Vania L Cintra
“Riobaldo, a colheita é comum, mas o capinar é
sozinho...” (Guimarães Rosa em momento de invejável lucidez).
Sem pretensões a demonstrar aqui qualquer
pseudo-cientificidade tão distante de meu muito pouco e muito empírico saber,
eu diria que um dos muitos mitos que vêm fazendo dos cânones do “progresso”
(??) um complexo instrumento de absoluto retrocesso é o da possibilidade de que
tenhamos 2 registros ou 2 códigos mentais, um para a comunicação escrita, outro
para a comunicação oral. Talvez alguém possa acreditar que tenhamos também um
3º registro ou código que utilizamos apenas para pensar. Ou vários registros ou
códigos que correspondam a linguagens diferentes, que seremos capazes de isolar
perfeitamente ao nos dirigir a pessoas mais cultas ou menos cultas, ao ouvir,
ler, escrever ou falar em diferentes idiomas estrangeiros, ao tocar diferentes
instrumentos musicais etc. etc.
Assim, quem procure falar Português corretamente em todas e
quaisquer ocasiões - ou procure fazer qualquer outra coisa tal como deve e
precisa ser feita, contas exatas, por exemplo... - poderá ser, pelos
“progressistas”, apontado como purista, como pedante ou até mesmo como
reacionário.
O mesmo mito incluirá o pressuposto de que podemos fragmentar
nossos processos mentais, isolando-os todos e cada um deles de forma a produzir
coisas diferentes que nenhuma conexão guardem entre si e/ou que nada tenham a
ver com nossas convicções a respeito de qualquer assunto, com nosso passado,
com nossas ambições, com nossas projeções etc. etc. também por exemplo.
A mente, no entanto, é um todo, um todo íntegro e totalmente
articulado.

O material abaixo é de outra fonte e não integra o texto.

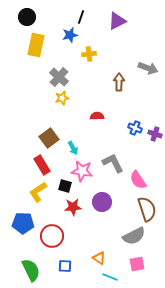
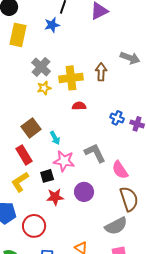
yellow cross: (89, 54) -> (71, 78), moved, size x1.6
black square: (65, 186) -> (47, 176), turned -32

O que nos permite, à falta de um elemento mais adequado, recorrer a
metáforas, a analogias ou a outro elemento qualquer que, embora muitas vezes
não o seja, pareça-nos similar ao que se mostra necessário e/ou ser seu substitutivo
e nos “quebre o galho”. De “quebra-galho” em “quebra-galho”, porém, cada vez
menos buscamos o mais adequado e cada vez mais tenderemos a substituí-lo por
qualquer coisa que signifique qualquer coisa.
Daí que... em que direção estará indo o nosso "avanço",
o nosso “progresso”?
O saber, o cuidado e os demais elementos presentes no
processo de pensar (e no de refletir, por suposto) serão sempre os mesmos
saber, cuidado e demais elementos presentes no processo que nos permite querer
externar o pensamento (e promover a reflexão, por suposto); portanto, serão os
mesmos elementos presentes no processo de comunicação, independentemente do
grau de facilidade nele encontrado por cada indivíduo. E também estarão
presentes no processo de criação, de produção material etc. etc. São, todos
eles, processos em e de um único sistema mental.